Has anyone got WA for PRETNUM in spite of checking all scenarios. I tested all crucial cases and got them right. But when I am submitting it, I got WA. Can anyone tell me some important test cases?

now that that contest is over, you could just take someone code and generate test cases

please provide the code link

Here is the link to the code…http://www.codechef.com/viewplaintext/2974261. I’ve tested it against all the cases given in comments. But no help.

link is given below.

http://www.codechef.com/viewsolution/2976935. Can somebody plz tell me why this is giving wrong answer. Thanks in advance.

I ran your solution : http://ideone.com/nNJIpj

1

10 100

Answer : 26

your program gives : 23

Test case :

1

999999000000 1000000000000

Answer : 36400

Your program : TLE

Here is my code: http://www.codechef.com/viewsolution/2978347

I constantly get runtime error for l=999970000000 and above values…

Can someone please tell me what the problem is?

I had spent days trying to figure out the bug but just cant seem to find it…

Someone please tell the Error in this code. Can’t figure out even after trying all the cases correctly.

Somebody please post the best algorithm for this question

Don’t check for all the numbers in the range, only for the prefect squares in the range

@jamesbond007 There are 2 parts to this question:

- Finding all the prime numbers in the range [L,R]. This will have to be done using sieve of erasthones.For everybody struggling with this part , i would suggest you have a look at this question PRIMED. We have to include these numbers because all prime numbers have 2 factors and hence should be included

2)finding all numbers of the form p1^(p2-1) in the range [L,R] where p1 and p2 are prime numbers.

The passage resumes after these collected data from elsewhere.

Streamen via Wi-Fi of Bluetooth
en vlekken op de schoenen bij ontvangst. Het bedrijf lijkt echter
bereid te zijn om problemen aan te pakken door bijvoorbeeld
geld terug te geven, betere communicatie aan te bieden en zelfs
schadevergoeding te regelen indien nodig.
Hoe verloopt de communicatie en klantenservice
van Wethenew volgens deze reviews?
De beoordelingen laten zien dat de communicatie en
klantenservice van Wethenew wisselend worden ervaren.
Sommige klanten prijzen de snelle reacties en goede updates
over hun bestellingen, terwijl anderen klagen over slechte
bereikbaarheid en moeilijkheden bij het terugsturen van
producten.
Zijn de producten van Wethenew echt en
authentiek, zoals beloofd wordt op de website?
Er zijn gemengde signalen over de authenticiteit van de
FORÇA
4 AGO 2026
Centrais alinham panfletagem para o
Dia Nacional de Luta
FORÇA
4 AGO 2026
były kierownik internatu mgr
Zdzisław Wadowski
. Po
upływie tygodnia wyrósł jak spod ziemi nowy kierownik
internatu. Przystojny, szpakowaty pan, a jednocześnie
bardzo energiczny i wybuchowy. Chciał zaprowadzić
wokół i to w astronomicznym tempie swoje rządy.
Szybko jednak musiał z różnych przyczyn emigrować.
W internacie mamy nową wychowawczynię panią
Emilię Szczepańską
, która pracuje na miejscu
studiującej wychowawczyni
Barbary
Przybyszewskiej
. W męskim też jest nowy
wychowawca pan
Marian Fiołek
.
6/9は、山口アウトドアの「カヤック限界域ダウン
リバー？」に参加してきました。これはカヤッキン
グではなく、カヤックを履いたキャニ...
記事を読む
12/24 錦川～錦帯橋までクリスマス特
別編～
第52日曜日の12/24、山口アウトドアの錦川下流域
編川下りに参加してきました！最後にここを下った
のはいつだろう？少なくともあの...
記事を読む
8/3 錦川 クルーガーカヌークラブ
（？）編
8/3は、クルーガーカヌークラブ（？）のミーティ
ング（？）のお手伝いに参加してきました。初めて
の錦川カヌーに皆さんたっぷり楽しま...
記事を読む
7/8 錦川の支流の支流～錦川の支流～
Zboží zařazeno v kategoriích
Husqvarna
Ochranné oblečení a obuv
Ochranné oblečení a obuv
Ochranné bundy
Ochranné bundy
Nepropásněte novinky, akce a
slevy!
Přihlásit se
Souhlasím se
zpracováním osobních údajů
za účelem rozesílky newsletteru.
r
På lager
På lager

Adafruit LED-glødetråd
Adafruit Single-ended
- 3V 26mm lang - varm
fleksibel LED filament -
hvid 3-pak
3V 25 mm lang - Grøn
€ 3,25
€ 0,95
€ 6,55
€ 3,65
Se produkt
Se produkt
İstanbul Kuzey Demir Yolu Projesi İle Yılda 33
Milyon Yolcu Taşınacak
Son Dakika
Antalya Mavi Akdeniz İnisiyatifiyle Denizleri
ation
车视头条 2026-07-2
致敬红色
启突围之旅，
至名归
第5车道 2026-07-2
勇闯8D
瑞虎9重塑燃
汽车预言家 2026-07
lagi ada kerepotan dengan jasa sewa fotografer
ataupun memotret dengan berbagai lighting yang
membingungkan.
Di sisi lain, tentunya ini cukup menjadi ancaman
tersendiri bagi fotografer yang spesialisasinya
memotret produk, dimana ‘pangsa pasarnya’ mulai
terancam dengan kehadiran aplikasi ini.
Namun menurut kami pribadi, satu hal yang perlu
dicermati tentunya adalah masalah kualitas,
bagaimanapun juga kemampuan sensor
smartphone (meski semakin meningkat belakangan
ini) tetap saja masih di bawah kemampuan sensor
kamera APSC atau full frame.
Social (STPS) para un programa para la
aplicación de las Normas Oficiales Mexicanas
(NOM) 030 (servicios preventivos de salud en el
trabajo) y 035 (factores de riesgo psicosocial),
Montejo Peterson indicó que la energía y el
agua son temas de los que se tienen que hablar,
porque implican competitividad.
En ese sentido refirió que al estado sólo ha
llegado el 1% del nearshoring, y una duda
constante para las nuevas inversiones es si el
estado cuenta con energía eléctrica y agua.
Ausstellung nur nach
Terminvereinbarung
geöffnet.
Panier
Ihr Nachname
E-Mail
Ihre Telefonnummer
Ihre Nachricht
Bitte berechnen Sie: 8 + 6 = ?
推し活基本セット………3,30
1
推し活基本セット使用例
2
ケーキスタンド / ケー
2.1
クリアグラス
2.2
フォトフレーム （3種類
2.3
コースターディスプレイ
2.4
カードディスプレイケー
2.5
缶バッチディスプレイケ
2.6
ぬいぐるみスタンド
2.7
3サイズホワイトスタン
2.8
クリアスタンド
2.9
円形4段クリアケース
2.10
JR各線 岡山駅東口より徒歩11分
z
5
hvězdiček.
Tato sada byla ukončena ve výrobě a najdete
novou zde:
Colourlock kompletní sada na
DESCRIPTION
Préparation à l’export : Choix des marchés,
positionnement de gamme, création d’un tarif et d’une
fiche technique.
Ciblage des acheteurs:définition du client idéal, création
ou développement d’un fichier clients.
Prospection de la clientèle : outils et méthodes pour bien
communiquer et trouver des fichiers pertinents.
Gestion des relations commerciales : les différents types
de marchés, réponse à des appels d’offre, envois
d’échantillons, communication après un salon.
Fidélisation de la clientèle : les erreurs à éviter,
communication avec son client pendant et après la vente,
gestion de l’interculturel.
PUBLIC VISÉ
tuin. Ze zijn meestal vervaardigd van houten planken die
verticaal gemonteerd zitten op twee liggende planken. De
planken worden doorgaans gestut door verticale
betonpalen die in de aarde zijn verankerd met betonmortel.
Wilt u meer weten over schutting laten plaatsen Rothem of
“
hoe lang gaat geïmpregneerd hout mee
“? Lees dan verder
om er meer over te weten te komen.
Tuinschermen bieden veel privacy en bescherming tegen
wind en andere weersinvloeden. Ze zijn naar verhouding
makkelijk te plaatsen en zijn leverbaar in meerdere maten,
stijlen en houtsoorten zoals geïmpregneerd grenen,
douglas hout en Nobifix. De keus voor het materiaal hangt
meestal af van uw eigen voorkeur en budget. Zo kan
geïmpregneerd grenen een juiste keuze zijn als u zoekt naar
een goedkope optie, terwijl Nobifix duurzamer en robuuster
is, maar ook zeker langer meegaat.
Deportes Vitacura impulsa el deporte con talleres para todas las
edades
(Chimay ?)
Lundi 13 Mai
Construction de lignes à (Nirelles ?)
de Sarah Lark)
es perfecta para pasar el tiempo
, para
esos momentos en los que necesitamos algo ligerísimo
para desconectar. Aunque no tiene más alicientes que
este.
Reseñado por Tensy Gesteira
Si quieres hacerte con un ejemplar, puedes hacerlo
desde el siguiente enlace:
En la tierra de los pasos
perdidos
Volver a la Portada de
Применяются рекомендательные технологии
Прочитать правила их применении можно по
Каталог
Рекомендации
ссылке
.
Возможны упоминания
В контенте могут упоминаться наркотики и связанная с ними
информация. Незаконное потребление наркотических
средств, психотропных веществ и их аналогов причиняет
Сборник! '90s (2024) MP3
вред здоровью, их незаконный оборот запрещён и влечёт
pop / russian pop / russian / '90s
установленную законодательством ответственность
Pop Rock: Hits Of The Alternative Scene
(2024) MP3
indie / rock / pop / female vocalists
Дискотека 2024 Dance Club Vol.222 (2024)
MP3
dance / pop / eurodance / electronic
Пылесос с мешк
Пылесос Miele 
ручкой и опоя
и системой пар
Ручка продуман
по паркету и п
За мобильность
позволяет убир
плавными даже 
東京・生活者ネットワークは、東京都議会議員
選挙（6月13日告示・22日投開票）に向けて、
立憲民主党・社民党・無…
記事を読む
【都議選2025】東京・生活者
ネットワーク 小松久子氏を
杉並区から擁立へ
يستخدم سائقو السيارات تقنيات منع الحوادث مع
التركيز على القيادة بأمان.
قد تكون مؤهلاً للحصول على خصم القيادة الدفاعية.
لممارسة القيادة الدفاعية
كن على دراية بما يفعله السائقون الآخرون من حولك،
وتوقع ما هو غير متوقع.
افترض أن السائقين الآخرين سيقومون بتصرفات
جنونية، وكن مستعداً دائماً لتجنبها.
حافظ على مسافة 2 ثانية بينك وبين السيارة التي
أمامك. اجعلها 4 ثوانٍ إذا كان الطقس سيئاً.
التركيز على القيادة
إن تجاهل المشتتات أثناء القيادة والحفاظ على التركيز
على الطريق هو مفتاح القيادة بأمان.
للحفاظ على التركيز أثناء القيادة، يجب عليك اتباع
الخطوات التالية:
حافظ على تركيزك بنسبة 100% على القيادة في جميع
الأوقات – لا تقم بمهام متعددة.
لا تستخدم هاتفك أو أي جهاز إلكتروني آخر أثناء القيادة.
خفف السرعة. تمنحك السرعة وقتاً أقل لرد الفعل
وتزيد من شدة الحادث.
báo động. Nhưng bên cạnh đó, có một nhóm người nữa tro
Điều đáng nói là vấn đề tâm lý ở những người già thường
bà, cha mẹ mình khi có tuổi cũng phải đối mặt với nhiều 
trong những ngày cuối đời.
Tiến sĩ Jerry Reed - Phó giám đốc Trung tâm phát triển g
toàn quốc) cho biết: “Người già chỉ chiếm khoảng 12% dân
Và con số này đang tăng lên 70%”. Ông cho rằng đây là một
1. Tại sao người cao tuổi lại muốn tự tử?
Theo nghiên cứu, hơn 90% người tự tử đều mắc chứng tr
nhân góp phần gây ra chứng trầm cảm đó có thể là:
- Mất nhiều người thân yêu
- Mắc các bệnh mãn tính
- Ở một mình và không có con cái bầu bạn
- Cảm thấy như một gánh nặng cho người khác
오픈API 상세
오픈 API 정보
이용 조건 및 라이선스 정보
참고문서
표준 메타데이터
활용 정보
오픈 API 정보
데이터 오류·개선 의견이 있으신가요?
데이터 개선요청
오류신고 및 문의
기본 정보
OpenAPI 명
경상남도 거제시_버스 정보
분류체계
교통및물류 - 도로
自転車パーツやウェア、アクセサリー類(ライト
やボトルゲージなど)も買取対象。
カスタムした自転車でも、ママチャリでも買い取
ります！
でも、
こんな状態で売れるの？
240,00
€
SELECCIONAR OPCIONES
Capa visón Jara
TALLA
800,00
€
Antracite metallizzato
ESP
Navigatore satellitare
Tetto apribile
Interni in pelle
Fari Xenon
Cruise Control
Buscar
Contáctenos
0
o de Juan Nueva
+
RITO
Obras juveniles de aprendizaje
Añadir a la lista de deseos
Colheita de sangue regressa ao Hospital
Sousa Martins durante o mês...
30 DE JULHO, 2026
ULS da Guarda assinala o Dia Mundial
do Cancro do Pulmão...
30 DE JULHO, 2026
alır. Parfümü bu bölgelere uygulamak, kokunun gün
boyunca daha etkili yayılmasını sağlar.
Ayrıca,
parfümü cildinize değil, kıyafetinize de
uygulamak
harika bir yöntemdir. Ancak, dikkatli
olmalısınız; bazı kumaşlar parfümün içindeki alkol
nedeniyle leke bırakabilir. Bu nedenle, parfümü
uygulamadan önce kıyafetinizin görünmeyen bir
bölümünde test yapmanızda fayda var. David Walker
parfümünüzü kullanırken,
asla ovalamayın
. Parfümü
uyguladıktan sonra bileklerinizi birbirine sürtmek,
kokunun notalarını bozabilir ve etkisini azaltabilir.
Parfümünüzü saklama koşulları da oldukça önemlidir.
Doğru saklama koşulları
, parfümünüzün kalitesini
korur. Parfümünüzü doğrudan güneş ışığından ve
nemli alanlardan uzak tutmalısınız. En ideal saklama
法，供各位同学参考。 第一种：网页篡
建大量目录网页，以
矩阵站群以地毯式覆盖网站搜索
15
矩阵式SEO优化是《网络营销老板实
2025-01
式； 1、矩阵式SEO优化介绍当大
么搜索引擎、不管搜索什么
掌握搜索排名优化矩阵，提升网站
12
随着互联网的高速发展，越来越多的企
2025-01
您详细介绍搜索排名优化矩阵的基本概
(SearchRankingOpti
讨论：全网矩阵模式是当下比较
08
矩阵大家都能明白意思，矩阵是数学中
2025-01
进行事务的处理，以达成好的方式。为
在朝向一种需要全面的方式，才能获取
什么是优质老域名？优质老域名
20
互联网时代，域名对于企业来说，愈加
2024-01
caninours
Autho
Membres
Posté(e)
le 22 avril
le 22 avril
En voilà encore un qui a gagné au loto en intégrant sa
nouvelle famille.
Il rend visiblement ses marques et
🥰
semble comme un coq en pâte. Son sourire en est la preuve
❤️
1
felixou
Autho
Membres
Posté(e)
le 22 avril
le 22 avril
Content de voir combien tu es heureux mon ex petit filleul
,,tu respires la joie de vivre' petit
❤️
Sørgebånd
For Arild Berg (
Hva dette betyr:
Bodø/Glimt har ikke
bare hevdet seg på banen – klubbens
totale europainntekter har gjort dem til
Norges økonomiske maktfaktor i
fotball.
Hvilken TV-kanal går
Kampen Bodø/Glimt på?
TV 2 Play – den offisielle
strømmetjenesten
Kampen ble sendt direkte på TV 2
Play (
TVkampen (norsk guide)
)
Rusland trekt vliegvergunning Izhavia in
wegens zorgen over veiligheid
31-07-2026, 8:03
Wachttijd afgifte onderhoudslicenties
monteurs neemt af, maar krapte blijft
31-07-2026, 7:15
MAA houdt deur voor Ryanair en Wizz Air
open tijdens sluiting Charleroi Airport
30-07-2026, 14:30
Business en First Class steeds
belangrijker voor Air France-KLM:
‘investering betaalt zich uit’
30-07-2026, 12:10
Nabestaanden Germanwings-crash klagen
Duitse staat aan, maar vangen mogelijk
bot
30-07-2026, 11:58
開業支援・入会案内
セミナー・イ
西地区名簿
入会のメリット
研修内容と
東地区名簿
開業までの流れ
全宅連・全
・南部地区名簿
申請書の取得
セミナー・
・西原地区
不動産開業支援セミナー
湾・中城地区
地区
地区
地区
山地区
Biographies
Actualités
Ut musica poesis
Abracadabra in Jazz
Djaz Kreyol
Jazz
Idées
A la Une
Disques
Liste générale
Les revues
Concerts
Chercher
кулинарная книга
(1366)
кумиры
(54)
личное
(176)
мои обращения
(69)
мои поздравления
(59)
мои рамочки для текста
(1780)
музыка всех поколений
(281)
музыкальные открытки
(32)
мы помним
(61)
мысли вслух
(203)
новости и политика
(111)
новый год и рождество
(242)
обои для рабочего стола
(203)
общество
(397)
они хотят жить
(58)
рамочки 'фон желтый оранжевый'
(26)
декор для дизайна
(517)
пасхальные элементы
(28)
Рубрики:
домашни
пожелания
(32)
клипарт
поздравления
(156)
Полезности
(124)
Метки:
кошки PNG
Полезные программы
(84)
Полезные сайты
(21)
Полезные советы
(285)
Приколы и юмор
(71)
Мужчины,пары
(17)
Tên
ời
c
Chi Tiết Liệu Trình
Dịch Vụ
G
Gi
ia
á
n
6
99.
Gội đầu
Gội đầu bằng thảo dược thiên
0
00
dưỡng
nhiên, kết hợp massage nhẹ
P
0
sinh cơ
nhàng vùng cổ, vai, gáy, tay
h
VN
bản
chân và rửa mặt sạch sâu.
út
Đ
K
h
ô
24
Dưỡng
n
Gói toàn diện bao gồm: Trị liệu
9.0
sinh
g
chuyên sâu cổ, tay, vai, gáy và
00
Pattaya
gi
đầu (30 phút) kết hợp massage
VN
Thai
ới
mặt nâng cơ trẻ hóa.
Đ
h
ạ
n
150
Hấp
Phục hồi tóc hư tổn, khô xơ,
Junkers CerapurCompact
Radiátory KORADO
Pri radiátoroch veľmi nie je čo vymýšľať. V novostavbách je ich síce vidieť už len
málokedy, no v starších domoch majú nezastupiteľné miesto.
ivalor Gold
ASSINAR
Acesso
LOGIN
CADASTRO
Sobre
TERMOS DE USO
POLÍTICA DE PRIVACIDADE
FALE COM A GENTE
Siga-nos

We have to include these numbers because the number of divisors of such numbers are ( p2 -1 ) +1 = p2 which is a prime and satisfies the condition given in the question. this can be tested by using brute force.

Or for the second part, we can just find no of factors of prefect squares between [L,R] because only perfect squares have odd number of factors and then we can check it to be prime between [3,169]

Here is how i approached it. 1. All the primes have exactly 2 divisors (2 is the only even prime.) and so they contribute to the solution (use segmented sieve) 2. Consider only perfect squares ( see if (floor(sqrt(n))^2 == n ) -> Divisors come in pairs. I.e for every i that divides n we have n/i which also divides n. So all the numbers except perfect squares have even number of divisors (which will be an even number greater than 2) so they can be safely ignored. Perfect squares have odd number of divisors because when i = sqrt(n) , both i and n/i are same. You just have to see if this odd number of divisors is a prime.